* _ASSIGNMENT_:
Please write out every record below exactly as it stands.

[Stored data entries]

::::::::

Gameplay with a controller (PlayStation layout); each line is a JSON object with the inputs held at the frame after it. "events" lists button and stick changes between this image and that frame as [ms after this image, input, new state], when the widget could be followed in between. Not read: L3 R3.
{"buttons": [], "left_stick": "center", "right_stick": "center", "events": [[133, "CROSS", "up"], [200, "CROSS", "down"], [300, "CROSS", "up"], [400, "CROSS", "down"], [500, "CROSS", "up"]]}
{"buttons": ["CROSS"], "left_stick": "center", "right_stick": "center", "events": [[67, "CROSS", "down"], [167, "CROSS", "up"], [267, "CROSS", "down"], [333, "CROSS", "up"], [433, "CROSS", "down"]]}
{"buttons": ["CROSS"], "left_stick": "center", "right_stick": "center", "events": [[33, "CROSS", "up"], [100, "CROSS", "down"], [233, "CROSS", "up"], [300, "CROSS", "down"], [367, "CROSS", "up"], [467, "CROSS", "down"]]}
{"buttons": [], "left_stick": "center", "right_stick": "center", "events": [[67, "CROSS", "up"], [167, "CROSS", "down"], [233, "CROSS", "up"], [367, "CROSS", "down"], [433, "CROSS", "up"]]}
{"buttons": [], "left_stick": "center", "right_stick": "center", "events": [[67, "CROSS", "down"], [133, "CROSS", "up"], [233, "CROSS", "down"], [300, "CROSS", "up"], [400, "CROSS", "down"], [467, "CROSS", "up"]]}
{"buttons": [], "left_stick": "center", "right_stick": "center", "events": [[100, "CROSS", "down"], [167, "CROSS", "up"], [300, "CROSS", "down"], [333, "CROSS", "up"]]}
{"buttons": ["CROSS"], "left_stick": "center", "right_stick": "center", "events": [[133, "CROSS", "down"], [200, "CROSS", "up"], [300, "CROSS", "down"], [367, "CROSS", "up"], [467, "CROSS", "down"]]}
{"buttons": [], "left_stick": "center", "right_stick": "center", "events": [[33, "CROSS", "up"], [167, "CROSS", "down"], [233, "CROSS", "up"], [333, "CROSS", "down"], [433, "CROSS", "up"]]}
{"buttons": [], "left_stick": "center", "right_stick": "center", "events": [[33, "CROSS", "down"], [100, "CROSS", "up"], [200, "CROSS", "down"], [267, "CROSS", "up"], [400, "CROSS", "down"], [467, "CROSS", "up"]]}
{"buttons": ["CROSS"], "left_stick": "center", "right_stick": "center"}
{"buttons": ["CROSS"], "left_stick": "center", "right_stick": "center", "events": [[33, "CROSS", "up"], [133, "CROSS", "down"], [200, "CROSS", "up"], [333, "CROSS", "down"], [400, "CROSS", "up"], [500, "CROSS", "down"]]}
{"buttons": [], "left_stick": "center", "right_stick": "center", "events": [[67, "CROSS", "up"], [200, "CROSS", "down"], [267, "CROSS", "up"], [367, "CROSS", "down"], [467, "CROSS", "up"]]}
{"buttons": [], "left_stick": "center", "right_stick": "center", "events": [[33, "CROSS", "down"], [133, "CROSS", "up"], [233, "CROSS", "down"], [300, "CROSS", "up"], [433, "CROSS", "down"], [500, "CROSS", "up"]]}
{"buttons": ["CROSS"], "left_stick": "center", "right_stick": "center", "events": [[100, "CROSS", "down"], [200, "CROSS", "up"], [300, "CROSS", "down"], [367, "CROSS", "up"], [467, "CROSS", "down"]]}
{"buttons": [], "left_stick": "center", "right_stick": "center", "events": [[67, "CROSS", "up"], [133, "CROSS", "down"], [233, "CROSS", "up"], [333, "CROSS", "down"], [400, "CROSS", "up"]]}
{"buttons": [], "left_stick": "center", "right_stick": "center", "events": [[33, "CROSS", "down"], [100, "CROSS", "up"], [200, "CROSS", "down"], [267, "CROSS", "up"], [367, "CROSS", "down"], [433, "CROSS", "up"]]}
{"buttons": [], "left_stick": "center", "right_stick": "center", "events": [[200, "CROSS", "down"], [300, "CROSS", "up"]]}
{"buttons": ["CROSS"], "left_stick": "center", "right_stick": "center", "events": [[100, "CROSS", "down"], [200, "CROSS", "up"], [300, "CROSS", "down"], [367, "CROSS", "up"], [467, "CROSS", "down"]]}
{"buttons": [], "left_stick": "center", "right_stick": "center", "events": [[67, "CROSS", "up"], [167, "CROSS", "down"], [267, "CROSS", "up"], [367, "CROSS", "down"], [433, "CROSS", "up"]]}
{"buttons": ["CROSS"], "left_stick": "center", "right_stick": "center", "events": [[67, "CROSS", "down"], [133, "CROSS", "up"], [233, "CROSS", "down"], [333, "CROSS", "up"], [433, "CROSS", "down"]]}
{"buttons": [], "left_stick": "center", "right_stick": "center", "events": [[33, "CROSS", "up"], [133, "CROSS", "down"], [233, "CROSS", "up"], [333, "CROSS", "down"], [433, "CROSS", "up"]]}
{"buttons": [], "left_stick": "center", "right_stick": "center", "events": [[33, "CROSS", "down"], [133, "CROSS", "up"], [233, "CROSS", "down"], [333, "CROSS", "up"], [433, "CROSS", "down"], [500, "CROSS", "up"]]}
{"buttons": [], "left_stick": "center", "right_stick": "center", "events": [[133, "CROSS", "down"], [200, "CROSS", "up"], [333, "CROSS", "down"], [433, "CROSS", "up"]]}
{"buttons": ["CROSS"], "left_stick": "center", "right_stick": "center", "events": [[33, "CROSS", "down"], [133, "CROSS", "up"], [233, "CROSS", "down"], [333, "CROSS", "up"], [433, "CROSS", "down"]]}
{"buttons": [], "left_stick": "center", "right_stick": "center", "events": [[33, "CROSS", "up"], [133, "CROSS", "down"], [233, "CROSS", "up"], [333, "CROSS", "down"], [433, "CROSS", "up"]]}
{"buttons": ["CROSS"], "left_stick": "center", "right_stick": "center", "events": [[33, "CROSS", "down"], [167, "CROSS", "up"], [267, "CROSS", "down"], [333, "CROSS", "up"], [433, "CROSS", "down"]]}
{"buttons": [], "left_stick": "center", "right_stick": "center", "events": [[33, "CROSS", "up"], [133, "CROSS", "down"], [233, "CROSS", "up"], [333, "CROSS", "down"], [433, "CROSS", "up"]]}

::::::::

* _ANSWER SPACE_:
Gameplay with a controller (PlayStation layout); each line is a JSON object with the inputs held at the frame after it. "events" lists button and stick changes between this image and that frame as [ms after this image, input, new state], when the widget could be followed in between. Not read: L3 R3.
{"buttons": [], "left_stick": "center", "right_stick": "center", "events": [[133, "CROSS", "up"], [200, "CROSS", "down"], [300, "CROSS", "up"], [400, "CROSS", "down"], [500, "CROSS", "up"]]}
{"buttons": ["CROSS"], "left_stick": "center", "right_stick": "center", "events": [[67, "CROSS", "down"], [167, "CROSS", "up"], [267, "CROSS", "down"], [333, "CROSS", "up"], [433, "CROSS", "down"]]}
{"buttons": ["CROSS"], "left_stick": "center", "right_stick": "center", "events": [[33, "CROSS", "up"], [100, "CROSS", "down"], [233, "CROSS", "up"], [300, "CROSS", "down"], [367, "CROSS", "up"], [467, "CROSS", "down"]]}
{"buttons": [], "left_stick": "center", "right_stick": "center", "events": [[67, "CROSS", "up"], [167, "CROSS", "down"], [233, "CROSS", "up"], [367, "CROSS", "down"], [433, "CROSS", "up"]]}
{"buttons": [], "left_stick": "center", "right_stick": "center", "events": [[67, "CROSS", "down"], [133, "CROSS", "up"], [233, "CROSS", "down"], [300, "CROSS", "up"], [400, "CROSS", "down"], [467, "CROSS", "up"]]}
{"buttons": [], "left_stick": "center", "right_stick": "center", "events": [[100, "CROSS", "down"], [167, "CROSS", "up"], [300, "CROSS", "down"], [333, "CROSS", "up"]]}
{"buttons": ["CROSS"], "left_stick": "center", "right_stick": "center", "events": [[133, "CROSS", "down"], [200, "CROSS", "up"], [300, "CROSS", "down"], [367, "CROSS", "up"], [467, "CROSS", "down"]]}
{"buttons": [], "left_stick": "center", "right_stick": "center", "events": [[33, "CROSS", "up"], [167, "CROSS", "down"], [233, "CROSS", "up"], [333, "CROSS", "down"], [433, "CROSS", "up"]]}
{"buttons": [], "left_stick": "center", "right_stick": "center", "events": [[33, "CROSS", "down"], [100, "CROSS", "up"], [200, "CROSS", "down"], [267, "CROSS", "up"], [400, "CROSS", "down"], [467, "CROSS", "up"]]}
{"buttons": ["CROSS"], "left_stick": "center", "right_stick": "center"}
{"buttons": ["CROSS"], "left_stick": "center", "right_stick": "center", "events": [[33, "CROSS", "up"], [133, "CROSS", "down"], [200, "CROSS", "up"], [333, "CROSS", "down"], [400, "CROSS", "up"], [500, "CROSS", "down"]]}
{"buttons": [], "left_stick": "center", "right_stick": "center", "events": [[67, "CROSS", "up"], [200, "CROSS", "down"], [267, "CROSS", "up"], [367, "CROSS", "down"], [467, "CROSS", "up"]]}
{"buttons": [], "left_stick": "center", "right_stick": "center", "events": [[33, "CROSS", "down"], [133, "CROSS", "up"], [233, "CROSS", "down"], [300, "CROSS", "up"], [433, "CROSS", "down"], [500, "CROSS", "up"]]}
{"buttons": ["CROSS"], "left_stick": "center", "right_stick": "center", "events": [[100, "CROSS", "down"], [200, "CROSS", "up"], [300, "CROSS", "down"], [367, "CROSS", "up"], [467, "CROSS", "down"]]}
{"buttons": [], "left_stick": "center", "right_stick": "center", "events": [[67, "CROSS", "up"], [133, "CROSS", "down"], [233, "CROSS", "up"], [333, "CROSS", "down"], [400, "CROSS", "up"]]}
{"buttons": [], "left_stick": "center", "right_stick": "center", "events": [[33, "CROSS", "down"], [100, "CROSS", "up"], [200, "CROSS", "down"], [267, "CROSS", "up"], [367, "CROSS", "down"], [433, "CROSS", "up"]]}
{"buttons": [], "left_stick": "center", "right_stick": "center", "events": [[200, "CROSS", "down"], [300, "CROSS", "up"]]}
{"buttons": ["CROSS"], "left_stick": "center", "right_stick": "center", "events": [[100, "CROSS", "down"], [200, "CROSS", "up"], [300, "CROSS", "down"], [367, "CROSS", "up"], [467, "CROSS", "down"]]}
{"buttons": [], "left_stick": "center", "right_stick": "center", "events": [[67, "CROSS", "up"], [167, "CROSS", "down"], [267, "CROSS", "up"], [367, "CROSS", "down"], [433, "CROSS", "up"]]}
{"buttons": ["CROSS"], "left_stick": "center", "right_stick": "center", "events": [[67, "CROSS", "down"], [133, "CROSS", "up"], [233, "CROSS", "down"], [333, "CROSS", "up"], [433, "CROSS", "down"]]}
{"buttons": [], "left_stick": "center", "right_stick": "center", "events": [[33, "CROSS", "up"], [133, "CROSS", "down"], [233, "CROSS", "up"], [333, "CROSS", "down"], [433, "CROSS", "up"]]}
{"buttons": [], "left_stick": "center", "right_stick": "center", "events": [[33, "CROSS", "down"], [133, "CROSS", "up"], [233, "CROSS", "down"], [333, "CROSS", "up"], [433, "CROSS", "down"], [500, "CROSS", "up"]]}
{"buttons": [], "left_stick": "center", "right_stick": "center", "events": [[133, "CROSS", "down"], [200, "CROSS", "up"], [333, "CROSS", "down"], [433, "CROSS", "up"]]}
{"buttons": ["CROSS"], "left_stick": "center", "right_stick": "center", "events": [[33, "CROSS", "down"], [133, "CROSS", "up"], [233, "CROSS", "down"], [333, "CROSS", "up"], [433, "CROSS", "down"]]}
{"buttons": [], "left_stick": "center", "right_stick": "center", "events": [[33, "CROSS", "up"], [133, "CROSS", "down"], [233, "CROSS", "up"], [333, "CROSS", "down"], [433, "CROSS", "up"]]}
{"buttons": ["CROSS"], "left_stick": "center", "right_stick": "center", "events": [[33, "CROSS", "down"], [167, "CROSS", "up"], [267, "CROSS", "down"], [333, "CROSS", "up"], [433, "CROSS", "down"]]}
{"buttons": [], "left_stick": "center", "right_stick": "center", "events": [[33, "CROSS", "up"], [133, "CROSS", "down"], [233, "CROSS", "up"], [333, "CROSS", "down"], [433, "CROSS", "up"]]}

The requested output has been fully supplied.